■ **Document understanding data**
━━━━━━━━━━━━━━━━━━━━━━━━━━━━━━
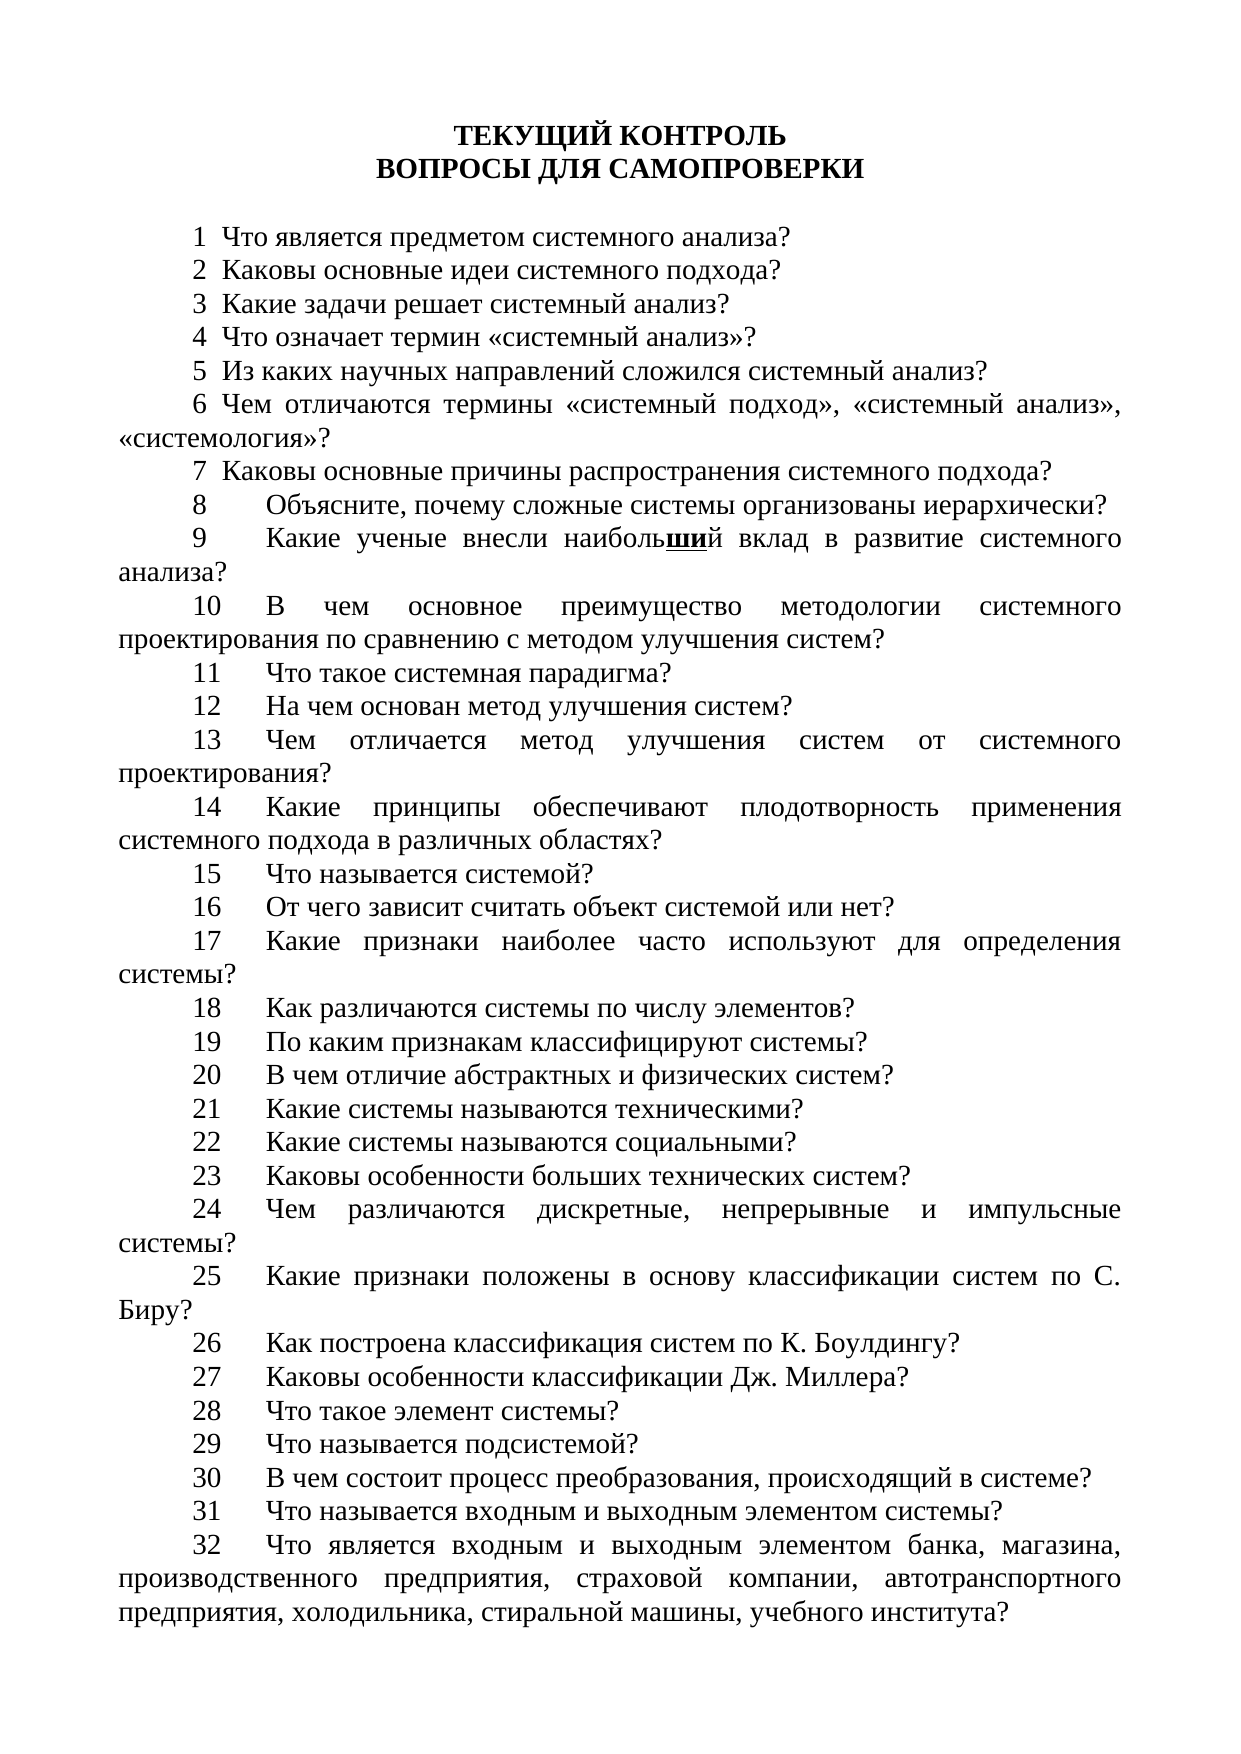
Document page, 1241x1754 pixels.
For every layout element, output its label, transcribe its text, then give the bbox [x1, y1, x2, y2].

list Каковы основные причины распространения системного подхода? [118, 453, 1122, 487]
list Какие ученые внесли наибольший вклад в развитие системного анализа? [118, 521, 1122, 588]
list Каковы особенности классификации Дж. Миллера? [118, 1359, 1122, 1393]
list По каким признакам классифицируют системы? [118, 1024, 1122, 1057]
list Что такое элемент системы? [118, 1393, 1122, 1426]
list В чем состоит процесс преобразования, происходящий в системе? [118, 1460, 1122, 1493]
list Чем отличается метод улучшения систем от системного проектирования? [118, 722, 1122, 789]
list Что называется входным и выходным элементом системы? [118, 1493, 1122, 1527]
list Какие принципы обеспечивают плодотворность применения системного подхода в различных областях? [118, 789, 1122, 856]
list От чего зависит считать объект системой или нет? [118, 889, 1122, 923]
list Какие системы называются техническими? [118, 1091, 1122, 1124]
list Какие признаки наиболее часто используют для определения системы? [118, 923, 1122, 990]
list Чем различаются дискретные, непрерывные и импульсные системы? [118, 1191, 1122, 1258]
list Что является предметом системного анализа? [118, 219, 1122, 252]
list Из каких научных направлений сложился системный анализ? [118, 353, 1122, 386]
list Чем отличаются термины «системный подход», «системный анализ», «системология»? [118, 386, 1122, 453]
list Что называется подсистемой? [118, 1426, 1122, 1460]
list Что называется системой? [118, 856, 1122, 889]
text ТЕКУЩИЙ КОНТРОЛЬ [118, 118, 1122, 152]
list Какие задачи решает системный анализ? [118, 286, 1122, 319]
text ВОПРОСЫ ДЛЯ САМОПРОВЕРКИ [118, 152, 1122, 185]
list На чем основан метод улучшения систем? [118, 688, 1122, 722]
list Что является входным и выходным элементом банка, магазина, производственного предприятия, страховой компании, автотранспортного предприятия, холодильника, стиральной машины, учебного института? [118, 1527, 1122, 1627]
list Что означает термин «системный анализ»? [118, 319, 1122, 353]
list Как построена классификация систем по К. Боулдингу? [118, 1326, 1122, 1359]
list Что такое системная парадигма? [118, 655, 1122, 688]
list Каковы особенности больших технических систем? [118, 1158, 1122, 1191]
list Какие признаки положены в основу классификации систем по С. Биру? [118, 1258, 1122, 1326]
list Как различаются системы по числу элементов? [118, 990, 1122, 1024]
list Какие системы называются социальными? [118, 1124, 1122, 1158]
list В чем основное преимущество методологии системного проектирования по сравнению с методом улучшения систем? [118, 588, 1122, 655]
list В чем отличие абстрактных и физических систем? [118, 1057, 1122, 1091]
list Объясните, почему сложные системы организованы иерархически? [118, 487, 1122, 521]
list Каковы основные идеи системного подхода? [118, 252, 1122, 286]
━━━━━━━━━━━━━━━━━━━━━━━━━━━━━━
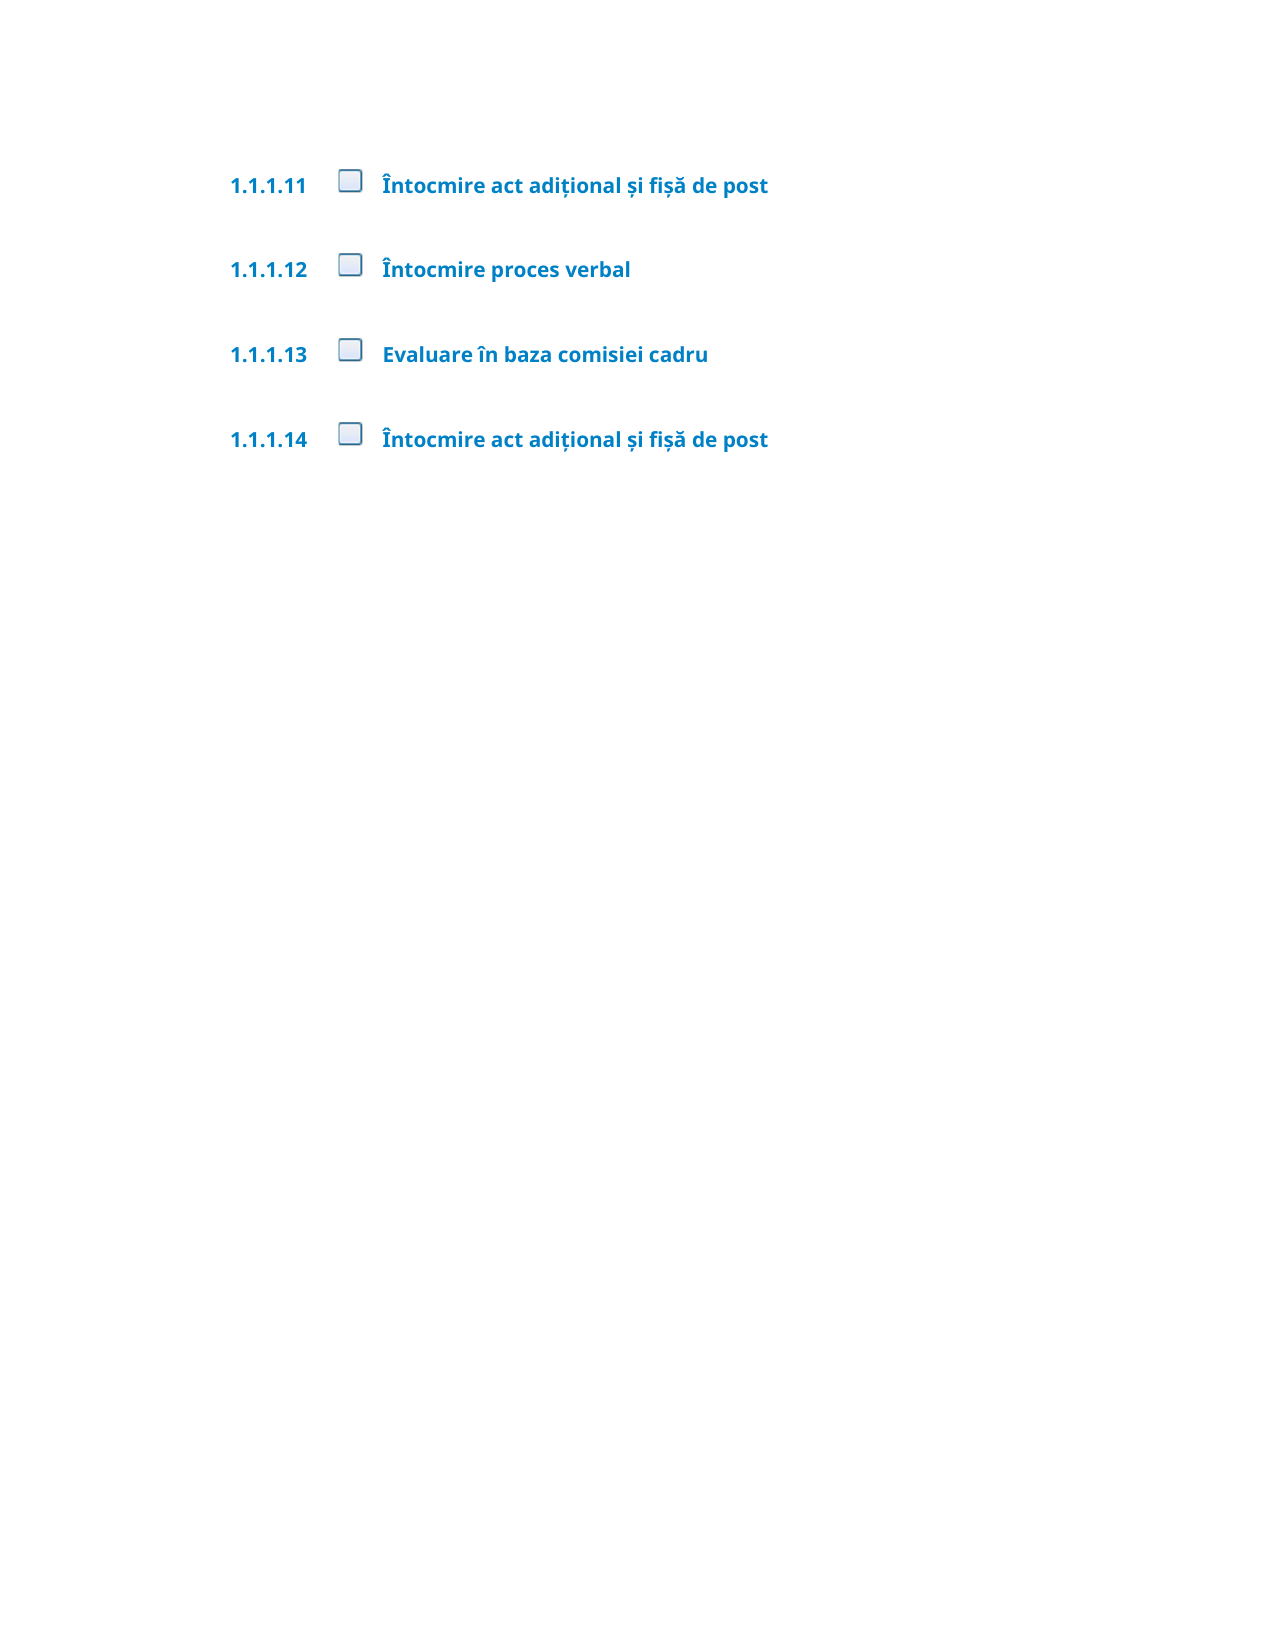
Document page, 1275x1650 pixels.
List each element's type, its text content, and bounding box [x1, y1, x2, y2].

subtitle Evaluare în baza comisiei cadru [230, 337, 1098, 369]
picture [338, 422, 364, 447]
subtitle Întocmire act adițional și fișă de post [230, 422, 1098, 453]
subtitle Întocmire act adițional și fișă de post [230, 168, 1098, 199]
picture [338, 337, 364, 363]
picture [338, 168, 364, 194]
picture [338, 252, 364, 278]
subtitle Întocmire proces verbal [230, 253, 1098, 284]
━━━━━━━━━━━━━━━━━━━━━━━━━━━━━━
Your answer must be a single number: how many lines of the records contain the word "page".

■ **OUTPUT OF THE EXERCISE**
2